One factor that could follow Gillum throughout the race is an FBI investigation into corruption in the Tallahassee government. The mayor, who was not personally implicated, has said he has no tolerance for corruption.
While the gubernatorial primaries set off fireworks, the races for Congress in Florida went largely as expected on Tuesday. Nelson and Scott breezed to their party's nominations, setting up what promises to be a bitter, expensive contest. Flipping Nelson's seat would help Republicans keep or expand their 51 to 49 seat majority in the Senate.
Three Democratic House incumbents — Reps. Al Lawson, Stephanie Murphy and Darren Soto — on Tuesday easily held off primary challenges.
Tuesday set the stage for Florida's competitive congressional races. Democrats have several opportunities to pick up GOP-held seats in the state as they trip to flip the 23 Republican districts needed to take a House majority.
The party has perhaps its best chance in the Miami-area 27th District, where former Health and Human Services Secretary Donna Shalala won the Democratic primary. She will face Cuban-American journalist Maria Salazar, who aims to succeed longtime Cuban-American Rep. Ileana Ros-Lehtinen in a district Democrat Hillary Clinton won easily in 2016.
Democrat Debbie Mucarsel-Powell won her primary for Florida's 26th District and will face GOP Rep. Carlos Curbelo.
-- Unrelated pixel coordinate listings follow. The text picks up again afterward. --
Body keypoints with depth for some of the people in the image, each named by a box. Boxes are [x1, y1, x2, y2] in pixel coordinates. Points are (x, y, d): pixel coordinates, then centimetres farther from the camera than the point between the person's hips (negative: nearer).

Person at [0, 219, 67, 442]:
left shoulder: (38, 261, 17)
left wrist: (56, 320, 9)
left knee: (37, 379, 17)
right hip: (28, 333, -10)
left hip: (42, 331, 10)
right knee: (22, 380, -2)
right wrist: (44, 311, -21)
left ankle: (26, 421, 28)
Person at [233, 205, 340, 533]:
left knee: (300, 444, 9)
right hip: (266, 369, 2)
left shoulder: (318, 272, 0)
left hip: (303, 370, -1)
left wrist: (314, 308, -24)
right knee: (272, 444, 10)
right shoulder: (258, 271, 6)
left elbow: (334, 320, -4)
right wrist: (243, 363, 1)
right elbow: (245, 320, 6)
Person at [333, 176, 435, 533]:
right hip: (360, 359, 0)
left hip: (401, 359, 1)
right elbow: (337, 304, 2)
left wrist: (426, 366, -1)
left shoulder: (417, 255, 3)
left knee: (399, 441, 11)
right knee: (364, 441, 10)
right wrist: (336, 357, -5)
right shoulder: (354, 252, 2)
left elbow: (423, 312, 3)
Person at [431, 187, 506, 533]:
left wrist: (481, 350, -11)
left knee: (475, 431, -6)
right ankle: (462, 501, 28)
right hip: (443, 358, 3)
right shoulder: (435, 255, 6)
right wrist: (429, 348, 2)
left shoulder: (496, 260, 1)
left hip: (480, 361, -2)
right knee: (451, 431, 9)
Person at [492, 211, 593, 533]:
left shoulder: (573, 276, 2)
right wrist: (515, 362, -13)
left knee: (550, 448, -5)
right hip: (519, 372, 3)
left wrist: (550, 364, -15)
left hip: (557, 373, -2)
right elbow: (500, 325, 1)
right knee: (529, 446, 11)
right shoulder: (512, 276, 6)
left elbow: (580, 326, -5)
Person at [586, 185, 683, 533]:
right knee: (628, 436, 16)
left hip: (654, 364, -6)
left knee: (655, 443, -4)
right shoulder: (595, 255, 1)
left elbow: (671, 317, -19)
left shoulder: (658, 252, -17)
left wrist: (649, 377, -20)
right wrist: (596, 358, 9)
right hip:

Clinton also won that district, which encompasses the southern most parts of the state.
Trump got his preferred candidate in Florida's gubernatorial primary. But in another major GOP contest, the president was conspicuously silent until after voters chose the general election nominees.
McSally easily won the Republican primary for Senate in Arizona. She will face off against Democrat Sinema in a contest to succeed Flake. The seat is perhaps Democrats' best Senate pickup opportunity on an otherwise brutal election map.
After McSally had beaten conservatives Kelli Ward and Joe Arpaio, Trump endorsed her on Wednesday morning.
The race for McSally's current 2nd District seat will factor heavily into the fight for House control. Former Democratic U.S. Rep. Ann Kirkpatrick will take on GOP businesswoman Lea Marquez Peterson in a bid to flip the seat. In 2016, Clinton won the district, which includes parts of Tuscon and stretches to the Southeastern corner of the state.
Arizona's 1st District, a sprawling area in the Northeastern part of the state that Trump won in 2016, is represented by a Democrat. Incumbent Rep. Tom O'Halleran will go against Air Force veteran Wendy Rogers.
In another statewide race, incumbent Republican Gov. Doug Ducey will face former education official David Garcia in his re-election bid.
Conservative businessman Kevin Stitt won the GOP primary runoff for Oklahoma governor on Tuesday. He beat Oklahoma City Mayor Mick Cornett, who was considered a more centrist candidate.
At least one top election forecaster, Sabato's Crystal Ball, thinks that result makes the race more competitive for Democratic former state Attorney General Drew Edmondson. The nonpartisan analysis site will change its rating of the race to "leans" Republican from "likely" Republican.